En lo más profundo de ese sueño había cabida para devolver la autoestima a los ciudadanos de un país a los que se les hacía sentir como seres inferiores frente a los supuestamente eficaces, trabajadores y buena gente que eran los habitantes de otros estados vecinos nuestros, demostrando que no sólo éramos capaces de emularlos, sino que disponíamos de las generaciones más ampliamente preparadas para adelantarles por la diestra o por la siniestra, sin mayores esfuerzos, y que, ahora, de vuelta a casa, sin necesidad de desplazarse a miles de kilómetros de su domicilio para poder optar a un simple trabajo, desarrollaban sus conocimientos al servicio del país que, entre otras cosas, les había pagado generosamente su formación, y que, además, todos cuantos vivíamos en este bonito país ya no teníamos que pedir permiso a Bruselas para comprarnos unos zapatos, ni a Berlín para ver cuántos días de vacaciones tenían a bien concedernos.
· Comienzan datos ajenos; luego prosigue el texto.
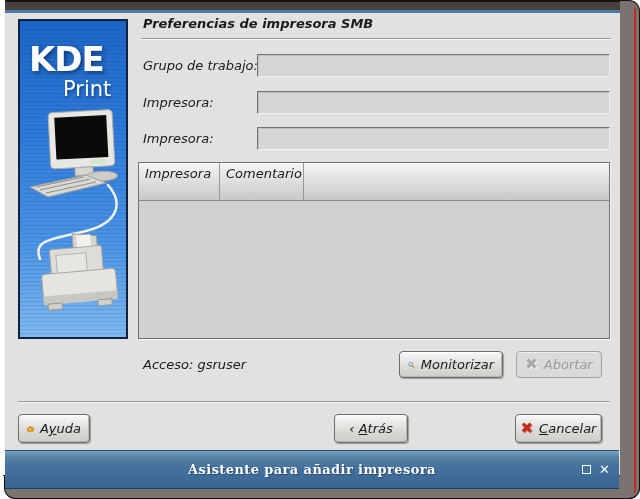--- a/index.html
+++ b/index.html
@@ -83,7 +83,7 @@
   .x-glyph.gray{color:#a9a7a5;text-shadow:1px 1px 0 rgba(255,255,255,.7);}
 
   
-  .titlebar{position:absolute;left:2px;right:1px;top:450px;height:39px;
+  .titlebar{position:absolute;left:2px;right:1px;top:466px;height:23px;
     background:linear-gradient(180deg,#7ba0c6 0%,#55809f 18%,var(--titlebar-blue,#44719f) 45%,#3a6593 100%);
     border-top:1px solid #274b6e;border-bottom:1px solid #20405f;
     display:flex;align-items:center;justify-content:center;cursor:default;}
Por supuesto, en ese sueño no se vislumbraba que viviéramos al margen del mundo mundial, sino que estábamos ensamblados plenamente en un sistema económicamente sostenible en el que los márgenes empresariales hacían posible que los inversores obtuvieran beneficios razonables sin que tuvieran que hacerse asquerosamente ricos, y los trabajadores lograban unos salarios suficientes para sacar dignamente adelante a sus familias. Claro está que dentro de esta recreación onírica también había pasajes algo menos ideales para una pequeña porción de ciudadanos, que ahora trataban de pasar desapercibidos queriendo integrarse dentro de una sociedad mucho más justa que la precedente, aunque, a decir verdad, no lo estaban consiguiendo fácilmente. Pero es que esa pequeña porción de ciudadanos estaba completamente desarraigada porque habían dedicado sus esfuerzos, no ha mucho, a ser los cómplices útiles de quienes habían urdido todo tipo de maquiavélicas estrategias en sus oscuros despachos, de quienes cualquier día por la mañana decidían cuántos millones de euros querían para ser más ricos, aunque ello supusiera subir arbitrariamente los tipos de interés sin reparar que países enteros se arruinaran un poco más, o que exigieran dejar sin paga a los funcionarios, sin becas a los estudiantes, sin sanidad a los pobres o sin techo a millares de familias.
Verdaderamente, ese pequeño puñado de ciudadanos no tenían cabida siquiera dentro de ese sueño, mientras que de sus encorsetados y circunspectos jefes se había perdido todo rastro posible, cual si hubiesen cambiado de planeta.
Cuando las implacables manecillas del despertador coincidieron proporcionalmente en las 07.30 horas, un tremendo escalofrío me fue devolviendo a la cruda realidad de cualquier día. Creí por unos instantes que la ducha iba a resultar como el bálsamo apropiado para que mi cuerpo y, sobre todo, mi cabeza me hicieran volver a poner los pies en el suelo, pero confieso que no lo conseguí. Porque por más que intenté disuadirme a mí mismo de que todo había sido un sueño, me percaté de que no había existido ningún episodio de utopía ni pesadilla alguna en cuanto había soñado. Porque aunque todo lo relatado había sucedido mientras dormía, supe que no se trataba de ninguna quimera irrealizable. Porque la única diferencia entre el consciente y el subconsciente, por lo menos en esta ocasión, sólo era la fina línea que separa lo razonable de lo salvaje, lo coherente del sinsentido y lo ético de lo irracional.